──────── Exercise input ────────

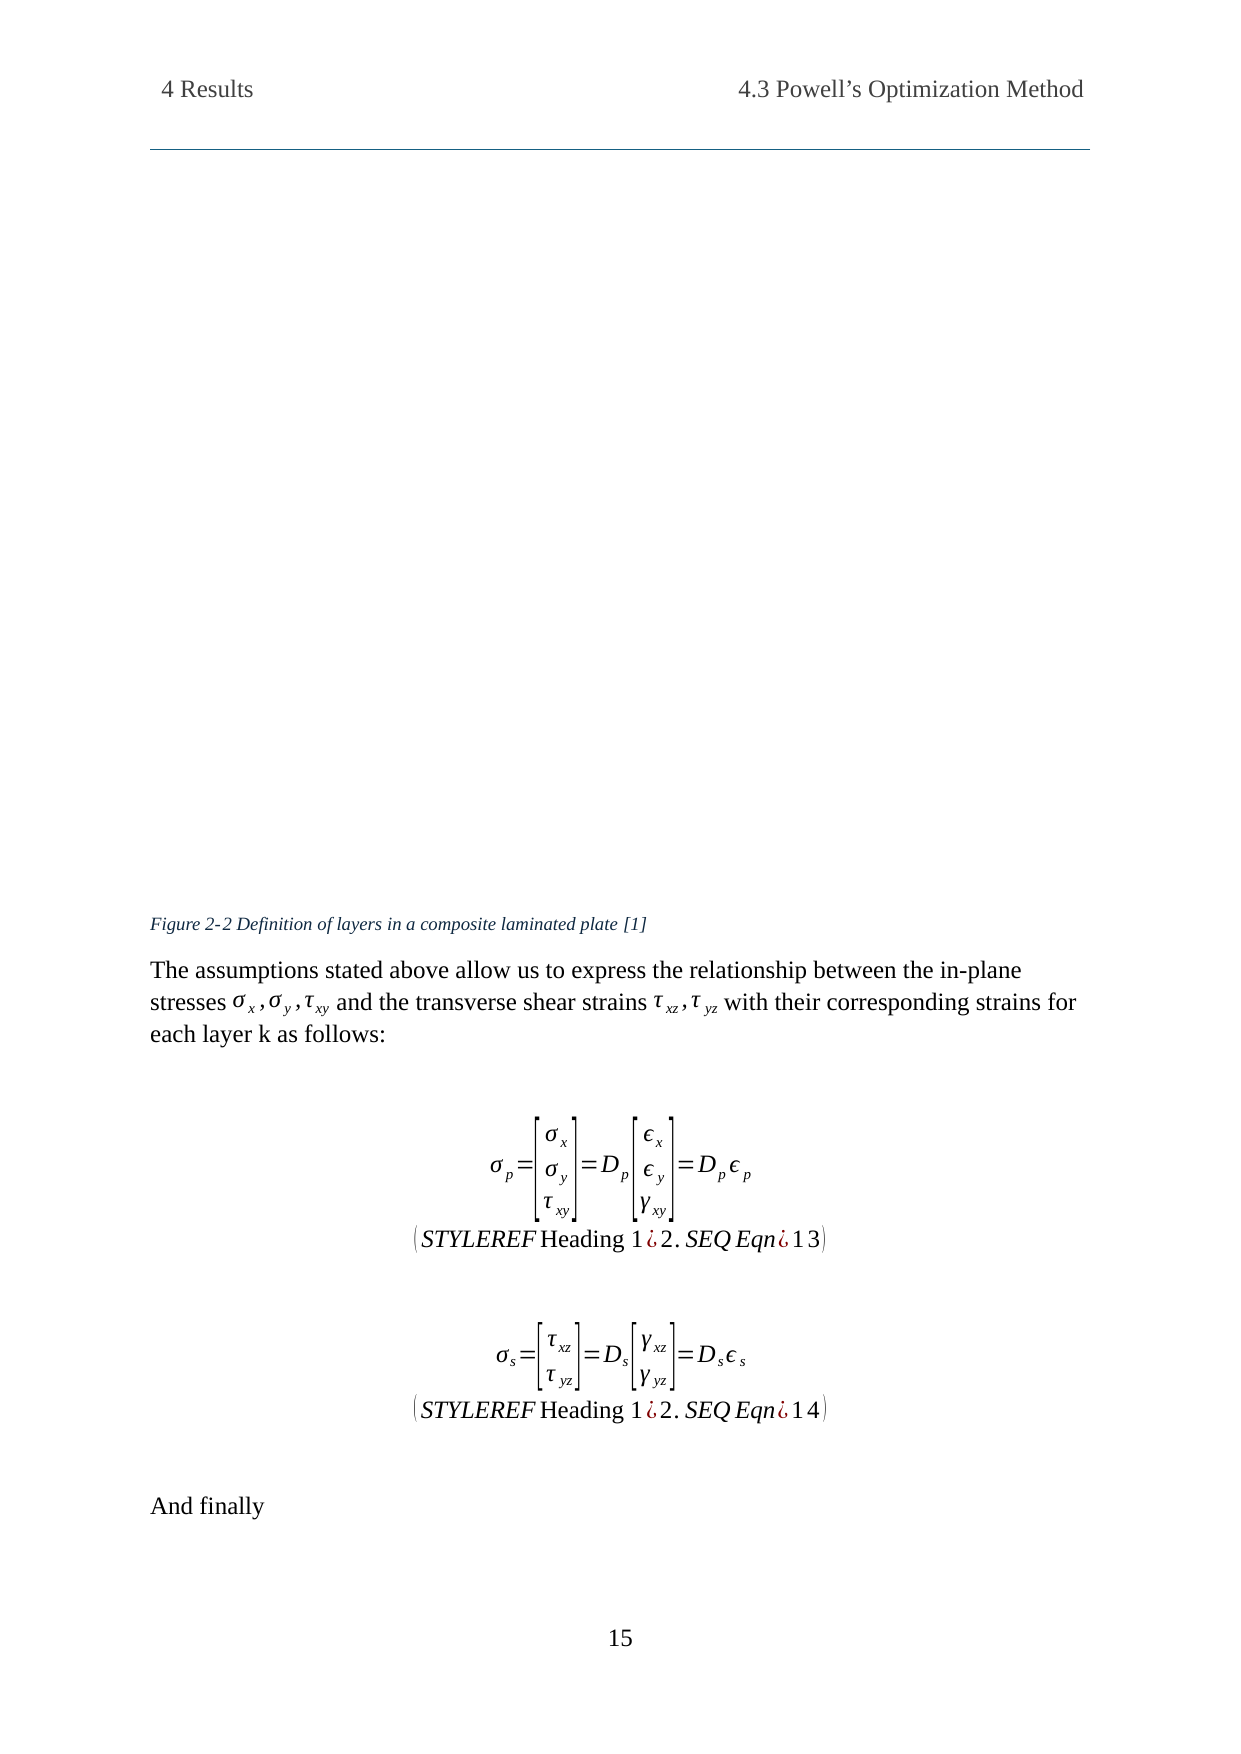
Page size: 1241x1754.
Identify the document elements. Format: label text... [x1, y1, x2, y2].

text And finally [150, 1491, 1090, 1520]
text The assumptions stated above allow us to express the relationship between the in-plane stresses and the transverse shear strains with their corresponding strains for each layer k as follows: [150, 955, 1090, 1048]
text Figure - Definition of layers in a composite laminated plate [150, 912, 1090, 934]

────────

### Goal of the exercise
Return the material exactly as it reads, though without the pictures it holds.

### Solution to this problem
Page size: 1241x1754.
Identify the document elements. Format: label text... [x1, y1, x2, y2].

text And finally [150, 1491, 1090, 1520]
text The assumptions stated above allow us to express the relationship between the in-plane stresses and the transverse shear strains with their corresponding strains for each layer k as follows: [150, 955, 1090, 1048]
text Figure - Definition of layers in a composite laminated plate [150, 912, 1090, 934]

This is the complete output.